[en] Priced oblivious transfer (POT) is a cryptographic protocol that can be used to protect customer privacy in e-commerce applications.
Namely, it allows a buyer to purchase an item from a seller without disclosing to the latter which item was purchased and at which price.
Unfortunately, existing POT schemes have some drawbacks in terms of design and functionality.
First, the design of existing POT schemes is not modular.
Typically, a POT scheme extends a k-out-of-N oblivious transfer (OT) scheme by adding prices to the items.
However, all POT schemes do not use OT as a black-box building block with certain security guarantees.
Consequently, security of the OT scheme needs to be reanalyzed while proving security of the POT scheme, and it is not possible to swap the underlying OT scheme with any other OT scheme.

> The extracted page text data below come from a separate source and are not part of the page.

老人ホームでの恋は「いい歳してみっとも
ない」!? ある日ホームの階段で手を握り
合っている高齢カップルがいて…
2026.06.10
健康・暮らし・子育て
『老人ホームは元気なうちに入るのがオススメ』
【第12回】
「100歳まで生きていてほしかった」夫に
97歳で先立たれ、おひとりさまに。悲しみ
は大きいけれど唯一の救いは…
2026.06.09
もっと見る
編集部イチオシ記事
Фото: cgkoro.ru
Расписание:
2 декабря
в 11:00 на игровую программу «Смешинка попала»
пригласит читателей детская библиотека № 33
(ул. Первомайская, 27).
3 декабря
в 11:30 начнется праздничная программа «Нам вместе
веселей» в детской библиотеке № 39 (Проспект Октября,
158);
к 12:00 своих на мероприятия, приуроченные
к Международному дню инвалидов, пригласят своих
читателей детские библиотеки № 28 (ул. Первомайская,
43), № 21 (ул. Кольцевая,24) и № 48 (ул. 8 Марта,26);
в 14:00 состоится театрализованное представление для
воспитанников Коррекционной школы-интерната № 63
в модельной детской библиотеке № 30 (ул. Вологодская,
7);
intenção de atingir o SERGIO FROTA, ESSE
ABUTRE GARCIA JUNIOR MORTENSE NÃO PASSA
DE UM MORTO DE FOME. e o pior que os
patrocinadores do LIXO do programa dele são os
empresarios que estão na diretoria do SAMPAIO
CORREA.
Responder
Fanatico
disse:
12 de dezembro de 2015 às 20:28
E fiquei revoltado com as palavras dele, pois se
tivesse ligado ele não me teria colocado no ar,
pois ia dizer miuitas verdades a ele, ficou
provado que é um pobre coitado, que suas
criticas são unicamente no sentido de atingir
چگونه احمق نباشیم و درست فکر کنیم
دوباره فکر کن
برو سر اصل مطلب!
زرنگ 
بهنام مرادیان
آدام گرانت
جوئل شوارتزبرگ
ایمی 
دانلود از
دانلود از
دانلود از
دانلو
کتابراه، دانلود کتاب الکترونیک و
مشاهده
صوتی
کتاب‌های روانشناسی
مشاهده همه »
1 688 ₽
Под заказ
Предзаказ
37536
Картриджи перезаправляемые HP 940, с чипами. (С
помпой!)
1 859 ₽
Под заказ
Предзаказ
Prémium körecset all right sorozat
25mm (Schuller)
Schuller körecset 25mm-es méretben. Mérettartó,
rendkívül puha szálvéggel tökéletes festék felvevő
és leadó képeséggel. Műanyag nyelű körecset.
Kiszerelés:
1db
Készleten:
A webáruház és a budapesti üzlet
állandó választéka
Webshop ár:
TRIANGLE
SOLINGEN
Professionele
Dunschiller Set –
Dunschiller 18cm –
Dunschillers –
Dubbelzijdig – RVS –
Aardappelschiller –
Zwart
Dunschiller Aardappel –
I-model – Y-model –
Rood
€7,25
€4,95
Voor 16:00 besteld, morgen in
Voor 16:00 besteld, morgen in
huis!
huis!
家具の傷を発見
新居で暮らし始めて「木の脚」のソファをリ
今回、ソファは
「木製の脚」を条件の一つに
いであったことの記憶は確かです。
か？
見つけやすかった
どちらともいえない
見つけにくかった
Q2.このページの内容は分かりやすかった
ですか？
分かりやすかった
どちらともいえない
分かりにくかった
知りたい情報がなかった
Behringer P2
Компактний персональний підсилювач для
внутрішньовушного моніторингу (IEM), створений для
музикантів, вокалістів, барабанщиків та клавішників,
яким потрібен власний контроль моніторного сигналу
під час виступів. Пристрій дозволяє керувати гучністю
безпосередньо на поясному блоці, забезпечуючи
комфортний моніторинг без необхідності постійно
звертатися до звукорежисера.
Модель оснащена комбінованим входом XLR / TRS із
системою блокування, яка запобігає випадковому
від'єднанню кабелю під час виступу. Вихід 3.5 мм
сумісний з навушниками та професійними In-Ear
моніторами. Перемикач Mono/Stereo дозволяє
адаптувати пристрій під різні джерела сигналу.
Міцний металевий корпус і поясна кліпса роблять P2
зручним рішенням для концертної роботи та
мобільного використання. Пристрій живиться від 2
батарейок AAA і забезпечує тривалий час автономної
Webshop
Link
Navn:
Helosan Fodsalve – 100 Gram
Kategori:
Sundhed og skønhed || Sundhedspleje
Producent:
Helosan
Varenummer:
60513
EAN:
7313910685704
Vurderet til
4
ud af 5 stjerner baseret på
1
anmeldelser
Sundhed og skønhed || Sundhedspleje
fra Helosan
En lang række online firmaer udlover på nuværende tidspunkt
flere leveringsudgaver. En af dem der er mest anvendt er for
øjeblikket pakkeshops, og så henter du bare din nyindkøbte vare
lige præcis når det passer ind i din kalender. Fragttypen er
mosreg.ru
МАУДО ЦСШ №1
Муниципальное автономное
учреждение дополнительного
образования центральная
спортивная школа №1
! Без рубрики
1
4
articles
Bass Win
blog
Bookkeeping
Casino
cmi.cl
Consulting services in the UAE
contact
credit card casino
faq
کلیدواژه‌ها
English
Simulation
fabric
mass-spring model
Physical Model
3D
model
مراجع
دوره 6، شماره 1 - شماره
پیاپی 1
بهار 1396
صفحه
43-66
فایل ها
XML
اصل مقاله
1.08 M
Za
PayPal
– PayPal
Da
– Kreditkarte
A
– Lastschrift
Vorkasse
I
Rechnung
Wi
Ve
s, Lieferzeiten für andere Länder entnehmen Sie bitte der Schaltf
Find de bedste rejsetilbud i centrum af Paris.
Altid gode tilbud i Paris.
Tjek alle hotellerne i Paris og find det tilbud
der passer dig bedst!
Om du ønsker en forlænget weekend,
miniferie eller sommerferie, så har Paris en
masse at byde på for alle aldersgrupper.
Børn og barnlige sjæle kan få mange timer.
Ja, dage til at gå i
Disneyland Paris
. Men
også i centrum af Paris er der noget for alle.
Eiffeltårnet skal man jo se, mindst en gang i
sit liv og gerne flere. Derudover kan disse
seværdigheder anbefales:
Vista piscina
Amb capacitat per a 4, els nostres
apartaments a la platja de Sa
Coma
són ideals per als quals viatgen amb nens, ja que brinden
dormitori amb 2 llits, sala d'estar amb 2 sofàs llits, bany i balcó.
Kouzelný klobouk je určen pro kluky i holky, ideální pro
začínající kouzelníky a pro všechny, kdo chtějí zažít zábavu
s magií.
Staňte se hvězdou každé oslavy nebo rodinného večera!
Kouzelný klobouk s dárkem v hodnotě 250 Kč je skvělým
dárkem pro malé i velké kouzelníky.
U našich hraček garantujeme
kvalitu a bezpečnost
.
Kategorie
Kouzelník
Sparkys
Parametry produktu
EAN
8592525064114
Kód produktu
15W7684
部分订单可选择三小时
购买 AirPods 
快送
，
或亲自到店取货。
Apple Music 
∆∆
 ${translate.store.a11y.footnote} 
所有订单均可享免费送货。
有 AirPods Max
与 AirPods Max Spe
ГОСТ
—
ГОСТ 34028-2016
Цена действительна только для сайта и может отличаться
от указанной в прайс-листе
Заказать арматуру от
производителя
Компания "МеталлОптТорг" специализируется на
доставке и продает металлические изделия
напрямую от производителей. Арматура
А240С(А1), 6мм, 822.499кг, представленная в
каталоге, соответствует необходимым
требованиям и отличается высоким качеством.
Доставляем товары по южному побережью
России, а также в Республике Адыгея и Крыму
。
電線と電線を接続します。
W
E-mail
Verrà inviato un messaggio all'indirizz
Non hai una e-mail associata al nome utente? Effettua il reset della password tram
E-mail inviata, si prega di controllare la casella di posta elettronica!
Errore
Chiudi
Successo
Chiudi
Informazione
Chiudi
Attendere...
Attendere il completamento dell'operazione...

Second, existing POT schemes do not allow the seller to obtain any kind of statistics about the buyer's purchases, which hinders customer and sales management.
Moreover, the seller is not able to change the prices of items without restarting the protocol from scratch.
We propose a POT scheme that addresses the aforementioned drawbacks.
We prove the security of our POT in the UC framework.
We modify a standard POT functionality to allow the seller to receive aggregate statistics about the buyer's purchases and to change prices dynamically.
We present a modular construction for POT that realizes our functionality in the hybrid model.
One of the building blocks is an ideal functionality for OT.
Therefore, our protocol separates the tasks carried out by the underlying OT scheme from the additional tasks needed by a POT scheme.
Thanks to that, our protocol is a good example of modular design and can be instantiated with any secure OT scheme as well as other building blocks without reanalyzing security from scratch.